Hayes Schritt ist deshalb wichtig. Krankheiten und Ausfallzeiten auch im Fußball zu normalisieren, kann im Sport selbst einen positiven Effekt haben – und von dort in die Gesellschaft ausstrahlen.

In Bremen wird es am Wochenende das erste Spiel der Mainzer gegen die Norddeutschen in Grün-Weiß, nachdem diese Claudio Pizarro mit einem Abschiedsspiel noch einmal haben hochleben lassen. Ob es den 05ern hilft, dass Pizarro nun auch nicht mehr im Sinn dabei ist – Tore gegen Mainz kann er ja schon länger nicht mehr netzen – bleibt abzuwarten.

Gegen die gut aufgelegte Werner-Truppe ist wirklich alles drin, im Guten wie im Negativen. Viel wird davon abhängen, ob Svenssons Team auf den Platz bringt, was der Trainer von ihnen erwartet.

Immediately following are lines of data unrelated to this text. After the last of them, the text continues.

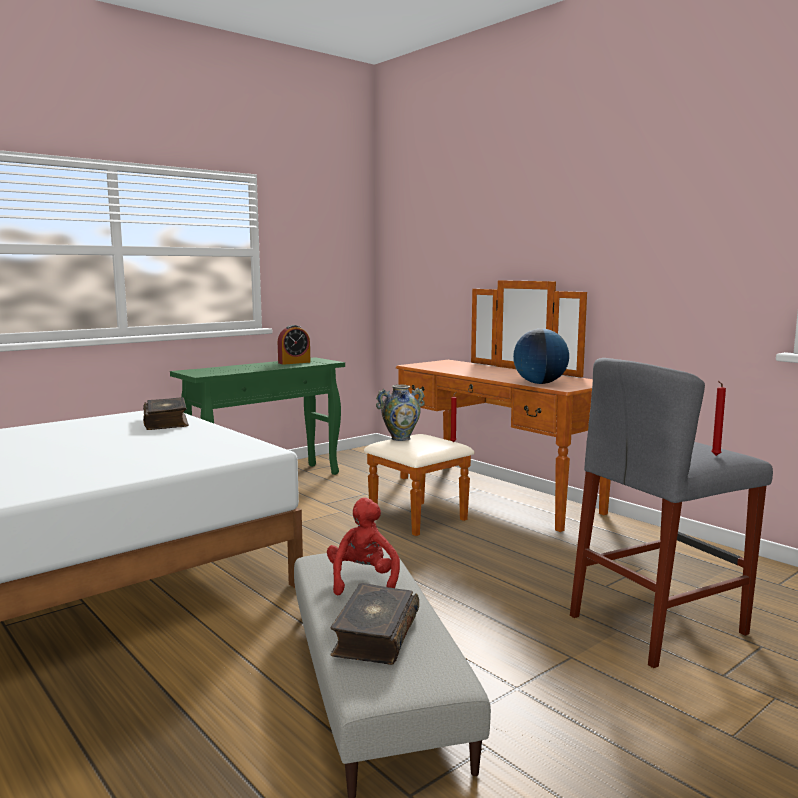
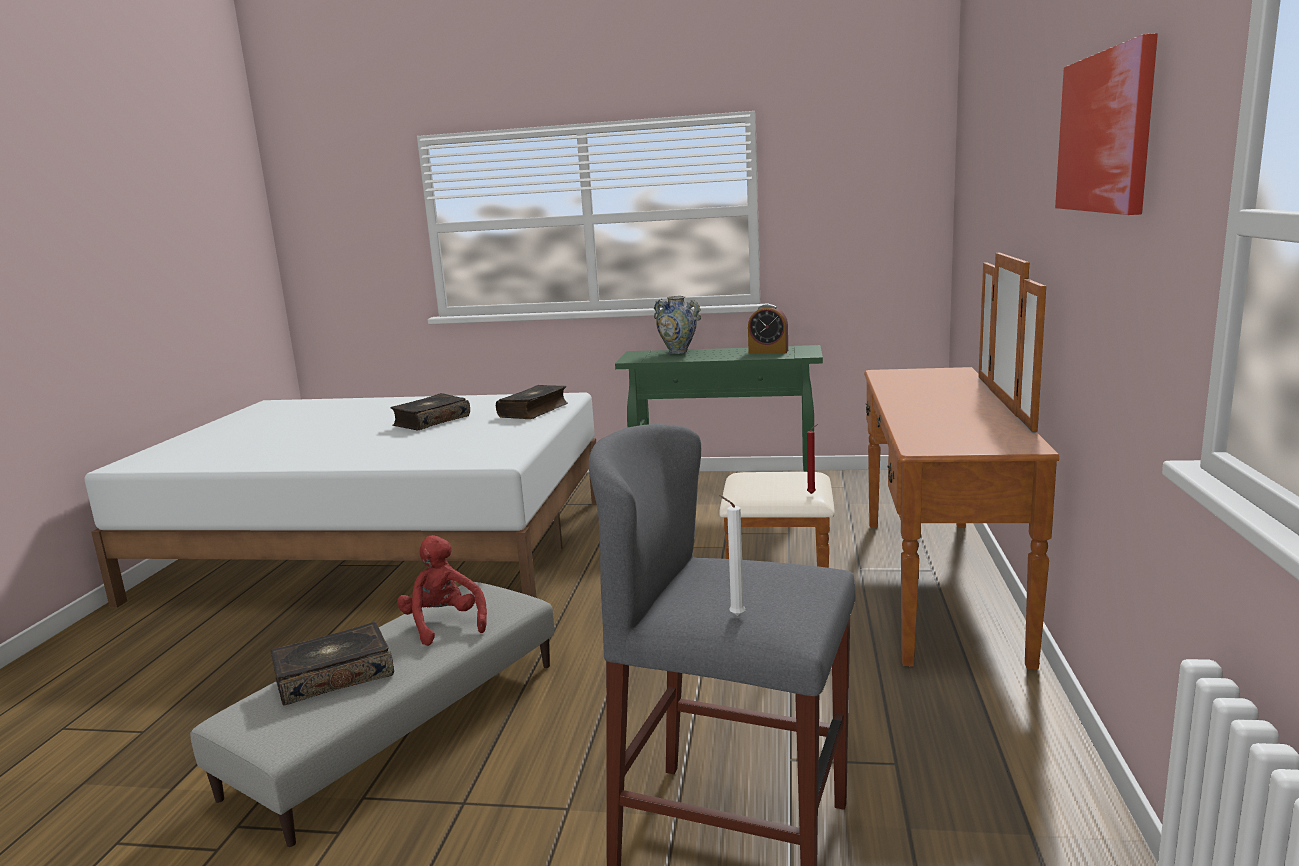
camera: 50 degrees right, 5 degrees up
red plush toy [327,497,400,595] -> red plush toy turned 75 degrees counterclockwise [397,535,487,646]
vase [376,385,425,441] -> vase moved to [654,296,701,354]
globe [513,329,569,384] -> none
red candle [711,381,726,456] -> white candle [719,495,745,616]
none -> book [390,393,470,430]
none -> picture [1055,33,1158,215]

Dominik Kohr hat beim Dreh für meine AZ-Videokolumne „Wortpiratin rot-weiß“ beteuert, wenn der Mannschaft das schnell wieder und dann vor allem dauerhaft gelingt, seien die europäischen Plätze drin. Das sind ungewohnt selbstbewusste Töne und daran muss nichts schlecht sein.

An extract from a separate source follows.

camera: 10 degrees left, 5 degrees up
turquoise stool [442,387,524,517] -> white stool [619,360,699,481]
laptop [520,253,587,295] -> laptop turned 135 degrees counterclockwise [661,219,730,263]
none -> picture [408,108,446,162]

Selbstbewusst können auch die #SCHOTTgoes05-Frauen um Kapitänin Heiðrún Sigurðardóttir beim Heimspiel gegen den 1. FC Saarbrücken antreten. Das 3:1 in Bad Neuenahr durch Tore von Nadine Anstatt (2) und Lisa Gürtler (1) war der sechste Sieg im sechsten Spiel. Damit steht die Truppe mit 18 Punkten und 25 zu drei Toren weiter souverän auf dem ersten Platz.

Es gibt diese Teams, über die Expert*innen scherzen, sie trainierten sich selbst. Die SCHOTT-Frauen scheinen zumindest unerschütterlich gegen Weschel auf der Trainer-Position. Die Frauen sind mit Coach Nicolai König in die Saison gegangen, der – wie berichtet – nach dem vierten Spiel gehen musste, worauf die Sportliche Leiterin Nadine Kreß und Co-Trainer Alexander Ulbrich das Training übernahmen.

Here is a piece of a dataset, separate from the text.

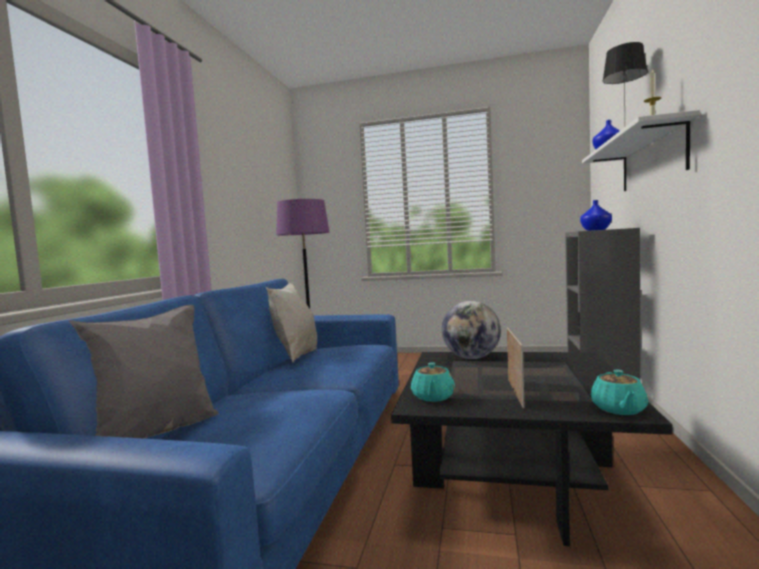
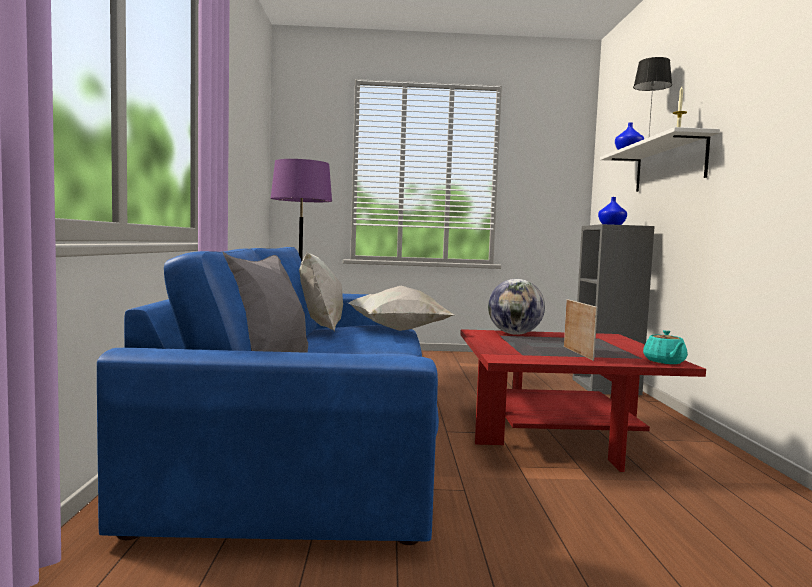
camera: 15 degrees left, 0 degrees up
black coffee table [391,352,673,546] -> red coffee table [460,329,706,472]
turquoise teapot [411,362,455,402] -> none
none -> white pillow [348,286,454,331]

In der Partie am vergangenen Sonntag nun musste Marc Kreß, letzte Saison noch U13-Trainer bei Mainz 05, für seine erkrankte Frau einspringen. Am Sonntag wird es wieder sie sein, die mit dem Team arbeitet – und natürlich gewinnen möchte gegen Saarbrücken. (14 Uhr, Karlsbader Straße). Die Spielerinnen derweil lassen sich von nichts beirren – und gewinnen einfach weiter.